Monday, Jun. 25, 1945

The Arts of Peace

On the rue d Ayen in bedraggled St. Germain, France, stands a bright, pink, three-story schoolhouse. In its library are $25,000 worth of books. Its music room has an electric phonograph and a big collection of classical records. Its basement hums with lathes and its upper floors are alive with the clatter of typewriters and sewing machines. Last week the school awarded its first graduation, certificates--to WACs, for their proficiency in beauty culture.

The St. Germain school is one of the first G.I. schools to be set up under the Army's mammoth post-V-E education program for servicemen & women temporarily stranded in Europe (TIME, Oct. 16).
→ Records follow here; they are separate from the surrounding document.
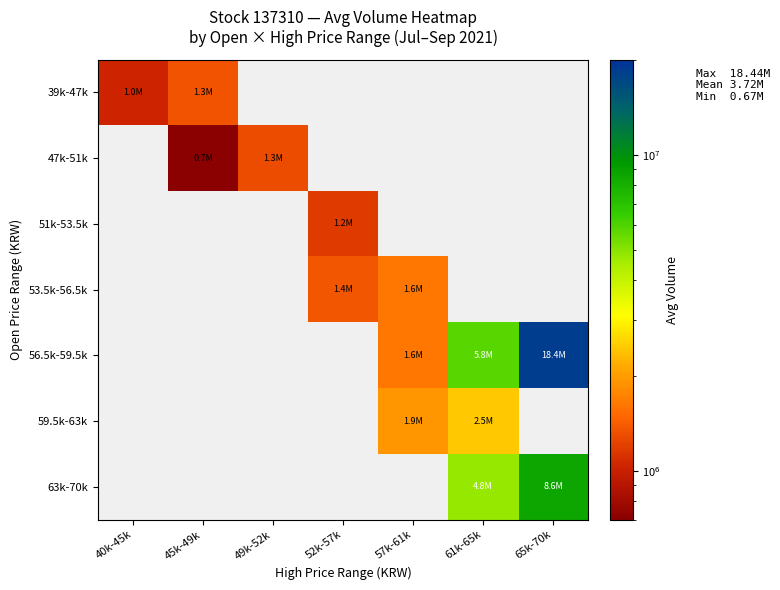

The 51k-53.5k series shows 610327.0 at 52k-57k. True or false?

False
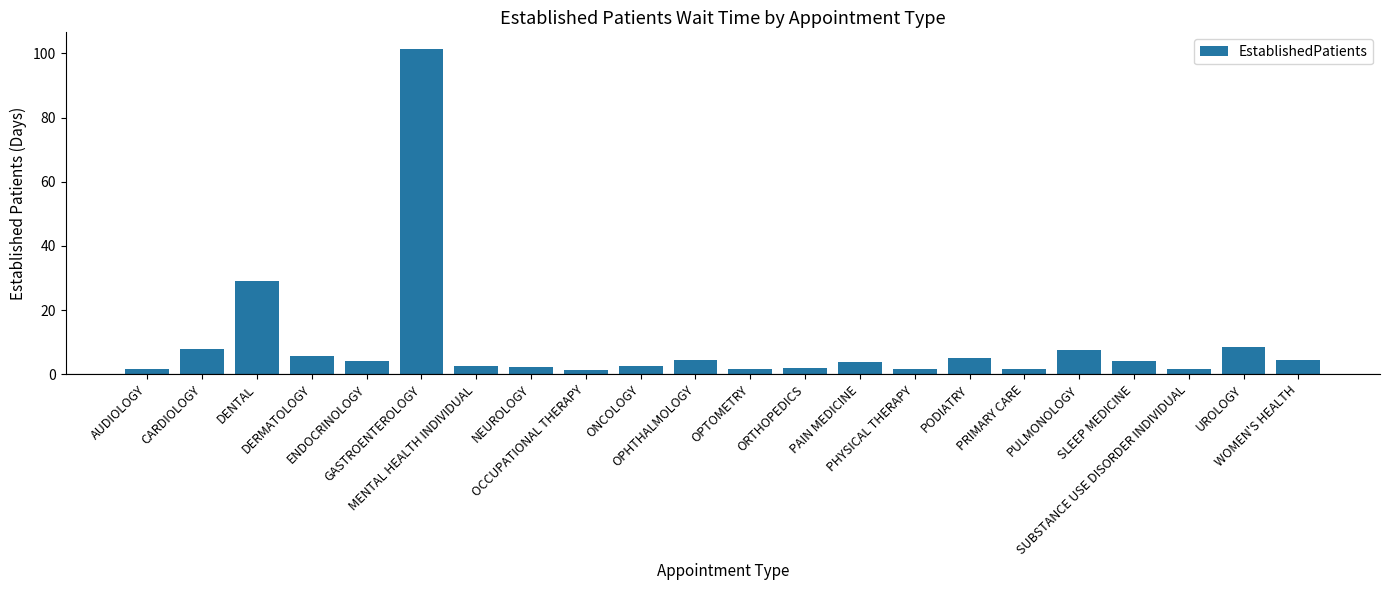

What is the value of the 3rd bar from the left?

29.2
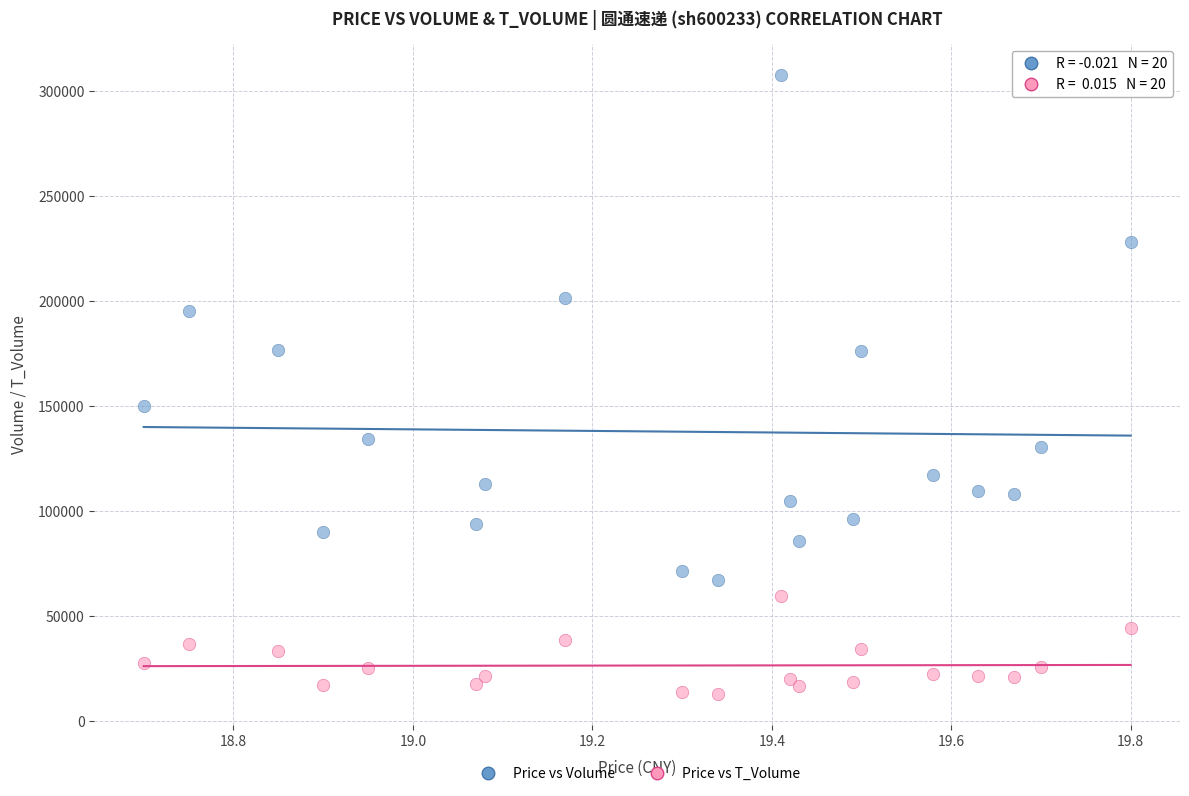

What are all the series names shown in the legend?

Price vs Volume, Price vs T_Volume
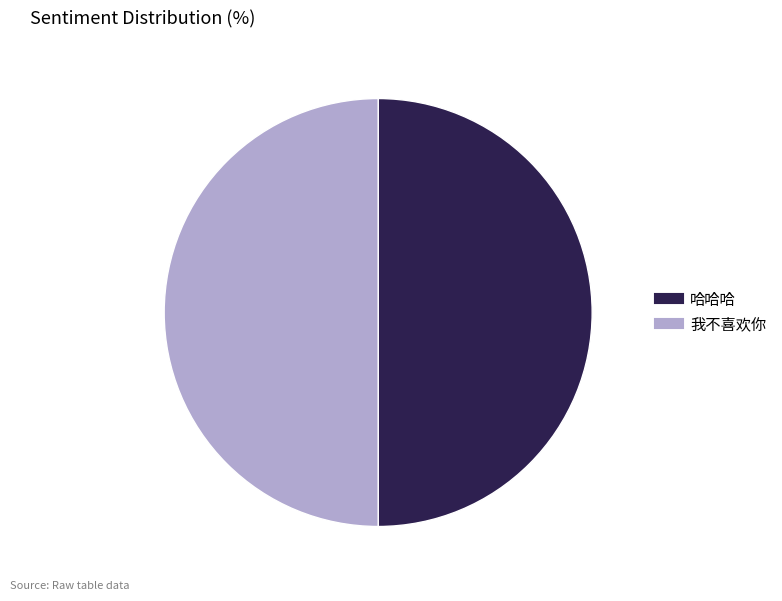

Approximately how many times larger is the value at 哈哈哈 compared to 我不喜欢你?

1.0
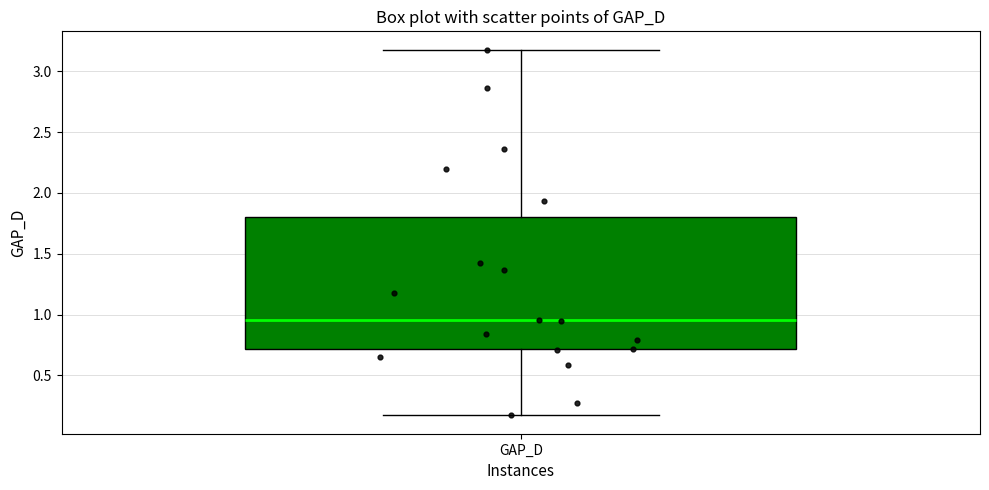

Where does the upper whisker of the box for GAP_D end on the y-axis? The values are not printed on the chart, so give them approximately, as read against the axis.

3.20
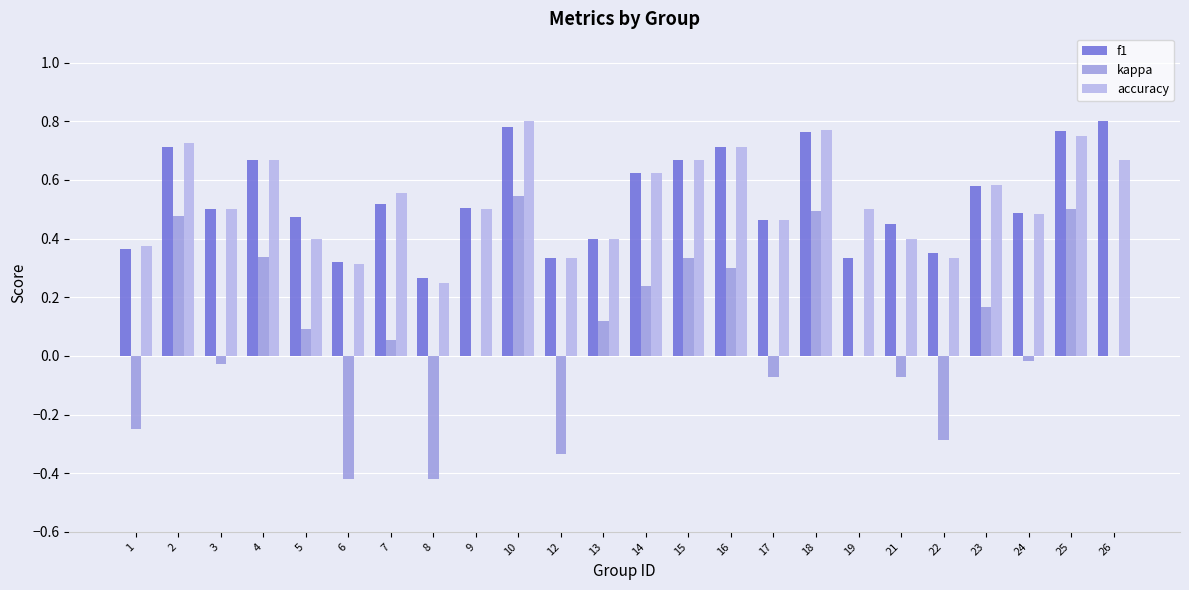

Which series has the widest spread of values?

kappa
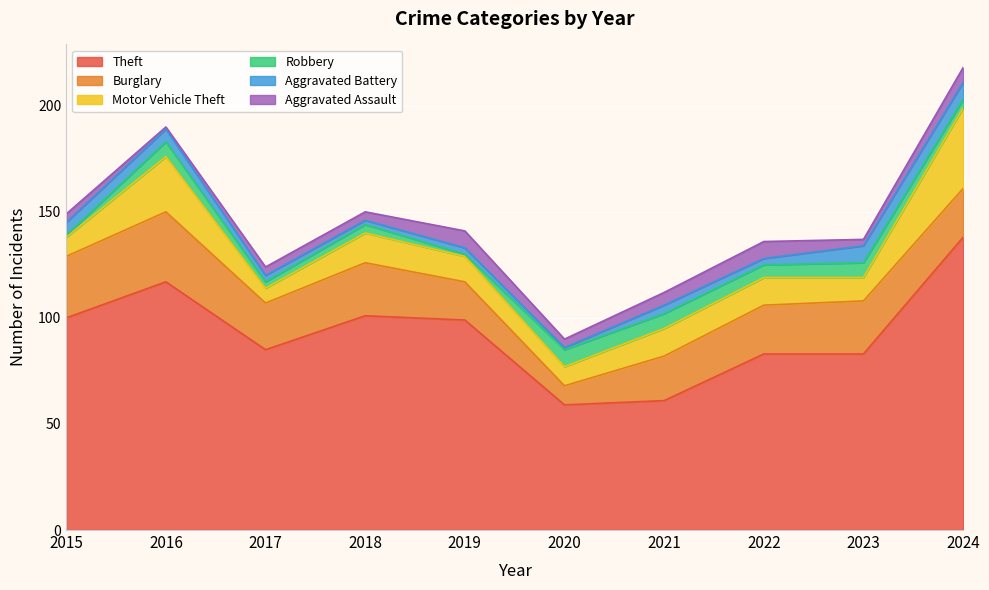

What are all the series names shown in the legend?

Theft, Burglary, Motor Vehicle Theft, Robbery, Aggravated Battery, Aggravated Assault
To keep everybody busy, the program includes every phase of education, from vocational training to graduate courses in universities like Cambridge and the Sorbonne. But unit command schools (established by battalions) like St. Germain's form by far the biggest part of the pro gram. By August i there will be one such school for every 1,000 soldiers. Every soldier who is not assigned to urgent duty will be required to attend for two hours a day (unless he prefers drill and supervised athletics) until there is enough shipping space to bring him home.

Other phases of the Army education program are now getting under way. British universities are enrolling their first small batches of G.I.s, will soon take many more.